• [Assigned task] Pull out every line below containing the word "ingresso".
◆ ◆ ◆ ◆ ◆ ◆ ◆
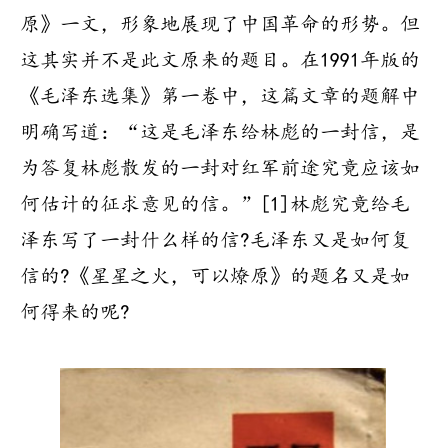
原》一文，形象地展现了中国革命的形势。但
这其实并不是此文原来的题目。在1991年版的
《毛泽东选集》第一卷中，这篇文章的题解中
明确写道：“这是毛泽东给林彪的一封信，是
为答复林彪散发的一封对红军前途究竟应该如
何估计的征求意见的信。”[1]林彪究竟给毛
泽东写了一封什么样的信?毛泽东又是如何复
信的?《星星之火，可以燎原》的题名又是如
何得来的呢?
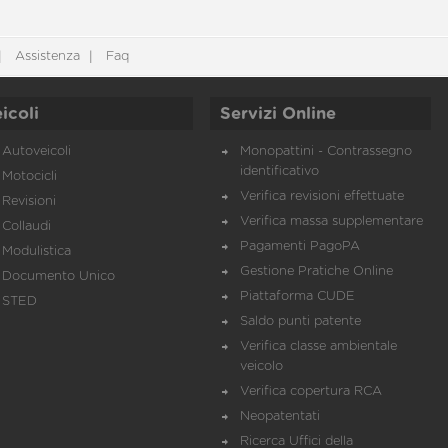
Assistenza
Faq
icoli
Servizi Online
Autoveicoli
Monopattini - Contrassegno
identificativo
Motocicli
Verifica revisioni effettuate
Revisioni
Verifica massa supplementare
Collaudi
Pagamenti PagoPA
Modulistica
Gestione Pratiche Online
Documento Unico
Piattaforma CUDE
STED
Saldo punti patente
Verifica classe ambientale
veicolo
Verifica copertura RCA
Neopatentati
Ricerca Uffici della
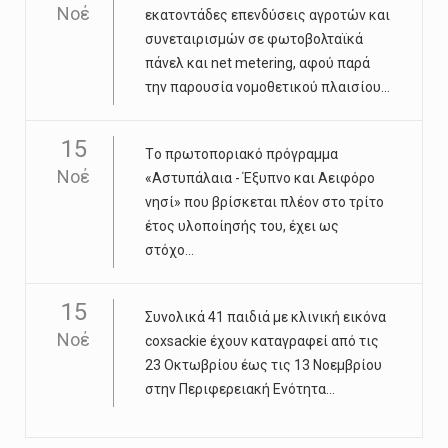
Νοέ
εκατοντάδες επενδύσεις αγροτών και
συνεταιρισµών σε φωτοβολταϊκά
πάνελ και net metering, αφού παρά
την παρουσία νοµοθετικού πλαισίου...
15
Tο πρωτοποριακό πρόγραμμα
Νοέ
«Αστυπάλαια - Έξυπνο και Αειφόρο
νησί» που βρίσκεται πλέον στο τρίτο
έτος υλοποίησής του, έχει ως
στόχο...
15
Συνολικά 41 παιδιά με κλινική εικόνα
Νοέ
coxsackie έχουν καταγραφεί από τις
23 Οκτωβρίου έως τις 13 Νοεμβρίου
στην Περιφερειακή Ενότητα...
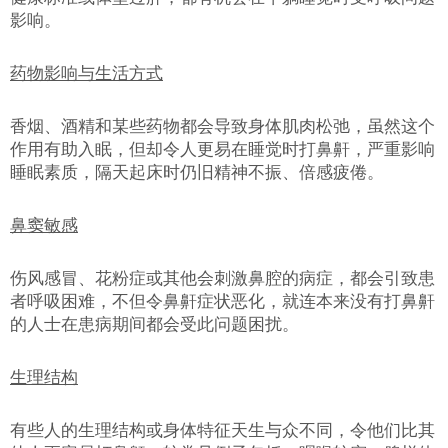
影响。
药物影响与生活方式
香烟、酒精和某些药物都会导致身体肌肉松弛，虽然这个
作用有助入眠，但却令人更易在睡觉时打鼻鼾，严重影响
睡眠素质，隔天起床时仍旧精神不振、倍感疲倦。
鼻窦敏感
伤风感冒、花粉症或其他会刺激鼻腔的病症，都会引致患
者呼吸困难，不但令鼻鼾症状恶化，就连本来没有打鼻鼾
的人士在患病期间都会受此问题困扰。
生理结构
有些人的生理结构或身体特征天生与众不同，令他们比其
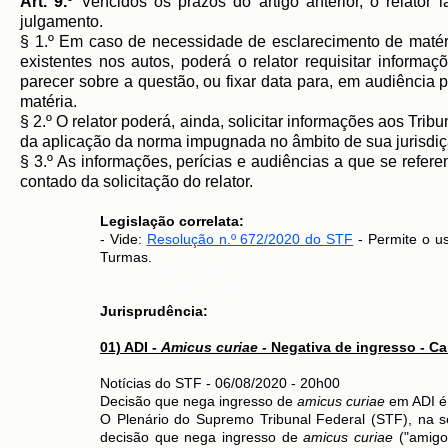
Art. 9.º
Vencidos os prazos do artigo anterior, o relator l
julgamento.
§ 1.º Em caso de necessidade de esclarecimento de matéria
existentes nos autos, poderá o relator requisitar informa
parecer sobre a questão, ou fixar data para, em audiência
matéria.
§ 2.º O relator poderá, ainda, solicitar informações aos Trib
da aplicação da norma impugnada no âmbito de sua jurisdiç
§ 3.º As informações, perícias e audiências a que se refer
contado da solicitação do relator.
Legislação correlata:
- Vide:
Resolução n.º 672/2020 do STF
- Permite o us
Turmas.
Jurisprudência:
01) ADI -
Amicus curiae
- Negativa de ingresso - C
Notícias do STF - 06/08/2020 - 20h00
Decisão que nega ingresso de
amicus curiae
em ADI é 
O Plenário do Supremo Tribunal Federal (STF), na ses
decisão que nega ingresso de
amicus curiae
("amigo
◆ ◆ ◆ ◆ ◆ ◆ ◆
• [Answer section]
- Negativa de ingresso - C
Decisão que nega ingresso de
decisão que nega ingresso de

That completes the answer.